Film de Andrea Arnold (2024)

Andrea Arnold filme l’Angleterre des laissés-pour-compte, celle des quartiers populaires que le système a abandonné. Il y règne une violence sourde qui se nourrit d’une misère à la fois sociale et sentimentale. L’héroïne de son dernier film s’appelle Bailey, elle vivote dans un squat du Nord du Kent avec Bug, son père à peine trentenaire et sans ressource, et un demi-frère de deux ans son aîné qui joue au justicier masqué avec sa bande d’amis en allant tabasser des hommes qui maltraitent femmes et enfants.

Elle a douze ans, cherche sa place dans cet environnement brutal et pesant alors que la puberté vient lui rappeler qu’elle ne sera bientôt plus tout à fait une enfant. Butée, renfrognée, en rébellion contre son père, elle se rêve indépendante et aimerait rejoindre le gang de son frère.

Mais Bailey va croiser la route de Bird, un garçon étrange à la recherche de ses origines. Cette rencontre va la faire changer de perspective, s’ouvrir sur ce qu’elle est, sur qui elle devient, mais aussi sur ce et ceux qui l’entourent. L’adoucir un peu aussi peut-être…

Ce coming of age movie, Arnold le filme d’abord de manière heurtée, avec frénésie, abusant d’une caméra à l’épaule si instable qu’elle donne des maux de tête. On craint alors un recours aux tics du ciné indé les plus irritables, qui font passer la forme avant le fond tout en jouant la carte du misérabilisme. Mais au fur et à mesure qu’elle se recentre sur Bailey et sa fascination pour Bird, la réalisatrice relie les points de son récit. Elle apaise sa mise en scène à qui elle offre de superbes respirations, dans plans sophistiqués bourrés de poésie qui usent de jeux de miroir et de projection, traduisant la passion de la jeune fille pour l’image et sa grande sensibilité. Une sorte de mise en abîme du parti pris esthétique d’Arnold qui s’appuie sur une image 4:3 semblant s’être habillée d’un filtre Super 8, comme pour lui donner un rendu de film amateur. Loin de l’affadir, elle lui donne du cachet et une identité, agrémenté sur la fin d’une touche de fantastique. Surtout, elle lui apporte aussi un peu de légèreté grâce à une musique punk – rock libératrice (avec beaucoup de Blur période the Great Escape) .

# TÂCHE A
Selon la critique du film d'Andrea Arnold, où vit Bailey ?
# TÂCHE B
Poursuivez la critique du film d'Andrea Arnold après sa dernière phrase.

# MATÉRIEL
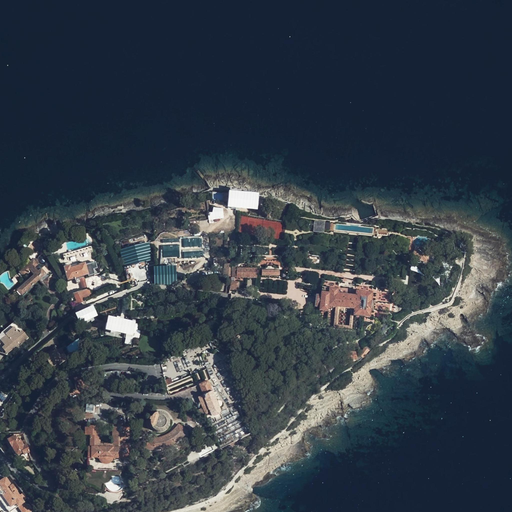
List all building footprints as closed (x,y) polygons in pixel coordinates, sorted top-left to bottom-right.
[(237,191),(230,191),(230,205),(241,205),(241,204),(249,204),(249,205),(254,206),(255,196),(247,195),(246,194),(237,193),(237,191)] [(126,263),(134,261),(148,257),(147,254),(140,256),(140,255),(143,254),(141,248),(127,251),(129,258),(132,257),(133,258),(125,260),(126,263)] [(428,254),(413,252),(413,262),(417,262),(416,263),(423,264),(423,263),(427,263),(428,254)] [(320,265),(321,255),(308,253),(307,263),(320,265)] [(19,299),(39,281),(41,279),(43,281),(48,276),(49,277),(55,272),(52,269),(49,271),(44,264),(45,264),(47,261),(48,260),(48,259),(47,257),(46,256),(44,255),(43,255),(41,255),(39,256),(38,257),(37,259),(37,260),(38,262),(39,263),(38,264),(33,258),(30,261),(19,271),(24,276),(30,271),(32,273),(33,275),(14,293),(19,299)] [(16,268),(19,271),(30,261),(27,257),(16,268)] [(78,283),(82,282),(86,281),(85,276),(89,274),(90,276),(96,274),(96,275),(101,274),(99,268),(98,268),(97,263),(87,265),(87,263),(81,265),(72,267),(71,265),(66,267),(69,279),(76,278),(78,283)] [(232,267),(234,267),(234,263),(231,263),(231,264),(224,263),(223,275),(231,276),(232,267)] [(275,266),(266,266),(266,270),(262,270),(262,275),(279,276),(279,270),(275,270),(275,266)] [(232,267),(231,276),(231,277),(257,278),(257,268),(236,267),(234,267),(232,267)] [(168,275),(157,275),(157,277),(157,282),(169,282),(169,280),(174,280),(173,270),(168,271),(168,272),(168,275)] [(13,291),(14,293),(33,275),(32,273),(13,291)] [(43,281),(48,286),(53,282),(49,277),(48,276),(43,281)] [(41,279),(39,281),(47,290),(49,288),(48,286),(43,281),(41,279)] [(230,281),(229,289),(236,290),(236,287),(238,288),(239,282),(230,281)] [(350,315),(352,315),(369,317),(369,316),(372,290),(372,287),(356,285),(356,288),(355,295),(337,293),(338,286),(338,282),(322,281),(321,295),(316,295),(315,306),(319,307),(319,311),(327,311),(328,307),(335,308),(339,308),(339,307),(350,308),(350,315)] [(356,288),(338,286),(337,293),(355,295),(356,288)] [(379,287),(378,290),(372,290),(369,316),(375,317),(375,314),(390,316),(391,313),(393,313),(393,310),(396,310),(396,309),(397,309),(396,307),(394,307),(396,289),(379,287)] [(84,290),(81,291),(83,295),(76,297),(73,298),(76,305),(85,301),(84,299),(92,296),(90,288),(88,289),(84,290)] [(65,304),(60,306),(63,313),(66,312),(67,314),(71,313),(70,310),(73,309),(69,300),(64,302),(65,304)] [(335,308),(333,327),(351,329),(352,315),(350,315),(349,325),(338,324),(339,308),(335,308)] [(77,315),(85,333),(106,326),(106,324),(104,324),(100,325),(100,327),(94,329),(94,327),(87,329),(87,328),(86,328),(85,326),(86,325),(84,320),(94,316),(91,309),(77,315)] [(52,317),(53,324),(65,318),(62,313),(60,311),(54,311),(52,317)] [(135,327),(130,326),(130,325),(111,321),(110,326),(109,326),(107,326),(107,327),(107,329),(128,333),(127,337),(137,339),(138,338),(139,332),(135,332),(135,327)] [(0,334),(0,345),(1,348),(3,346),(0,342),(0,340),(15,327),(20,333),(22,331),(14,322),(0,334)] [(0,342),(3,346),(1,348),(7,354),(18,344),(19,345),(28,338),(22,331),(20,333),(15,327),(0,340),(0,342)] [(74,327),(70,330),(74,335),(78,332),(74,327)] [(243,342),(244,341),(243,339),(242,337),(241,336),(239,335),(237,335),(235,336),(234,338),(233,339),(233,341),(234,343),(235,345),(237,346),(239,346),(241,345),(242,344),(243,342)] [(362,358),(368,351),(365,348),(361,352),(359,355),(362,358)] [(62,364),(67,360),(62,354),(61,355),(56,350),(53,353),(53,354),(46,358),(48,361),(50,364),(47,366),(50,370),(60,362),(62,364)] [(359,355),(361,352),(345,350),(344,357),(348,358),(349,359),(351,359),(352,359),(352,358),(356,359),(357,355),(359,355)] [(272,375),(272,373),(272,371),(271,369),(269,368),(267,367),(265,368),(263,369),(262,370),(261,372),(261,374),(262,376),(263,377),(265,378),(267,378),(269,378),(271,376),(272,375)] [(17,379),(24,373),(19,368),(12,374),(17,379)] [(258,376),(258,374),(258,372),(257,371),(255,369),(253,369),(251,369),(249,371),(248,372),(248,374),(248,376),(249,378),(251,379),(253,380),(255,379),(257,378),(258,376)] [(75,389),(65,394),(71,401),(81,395),(81,392),(88,389),(85,382),(83,382),(80,375),(74,378),(76,383),(74,383),(75,389)] [(216,401),(208,381),(198,384),(203,395),(198,397),(205,415),(210,413),(211,415),(215,416),(218,414),(220,410),(218,407),(221,406),(222,404),(221,402),(219,401),(216,401)] [(23,397),(27,400),(29,398),(31,400),(34,396),(33,395),(36,391),(32,387),(28,392),(30,393),(29,394),(27,392),(23,397)] [(166,428),(168,426),(169,422),(168,419),(167,417),(165,415),(162,413),(159,413),(156,413),(154,415),(151,417),(150,419),(150,422),(150,426),(152,428),(154,431),(157,432),(161,432),(164,431),(166,428)] [(185,435),(188,431),(178,423),(174,429),(169,432),(166,434),(163,436),(159,437),(153,438),(149,438),(149,443),(144,443),(144,450),(154,451),(154,449),(166,447),(166,449),(172,447),(177,443),(175,442),(184,434),(185,435)] [(129,437),(129,427),(123,427),(115,427),(115,447),(97,447),(97,427),(85,427),(84,435),(89,435),(89,447),(88,447),(87,470),(117,470),(117,468),(122,468),(122,465),(128,465),(128,458),(130,458),(130,452),(131,452),(131,444),(125,444),(125,437),(129,437)] [(100,427),(97,427),(97,447),(115,447),(115,427),(112,427),(111,443),(100,443),(100,427)] [(183,438),(185,435),(184,434),(175,442),(177,443),(183,438)] [(29,452),(25,440),(21,441),(19,438),(17,439),(16,436),(14,437),(14,436),(8,440),(12,447),(10,448),(15,456),(17,455),(17,456),(22,453),(24,455),(29,452)] [(23,503),(24,502),(23,501),(26,498),(22,493),(19,495),(17,492),(17,491),(13,485),(11,486),(6,478),(0,481),(0,488),(1,490),(0,491),(0,492),(3,496),(0,497),(0,500),(7,510),(16,504),(18,507),(20,505),(23,503)] [(83,478),(77,478),(77,482),(83,485),(88,489),(92,493),(97,488),(88,481),(83,478)] [(24,505),(23,503),(20,505),(21,507),(20,508),(22,511),(29,511),(31,511),(29,510),(30,509),(30,507),(29,506),(26,506),(25,504),(24,505)]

# RÉSULTAT A
Dans un squat du Nord du Kent.

# RÉSULTAT B
Certes la métaphore filée sur les oiseaux n’est pas des plus subtiles, mais elle accompagne bien le cheminement de Bailey pour appréhender sa construction dans un environnement lourd et complexe à travers sa relation avec Bird. On s’attache à la jeune fille et à ceux qui l’entourent, bien plus qu’on ne l’imaginait au début du film, et ce n’est pas la moindre réussite de Andrea Arnold.

Car il émerge de tout ça un peu de lumière, un infime espoir, une certaine beauté dans la noirceur et l’étrangeté. L’histoire de Bailey nous serre sincèrement le cœur.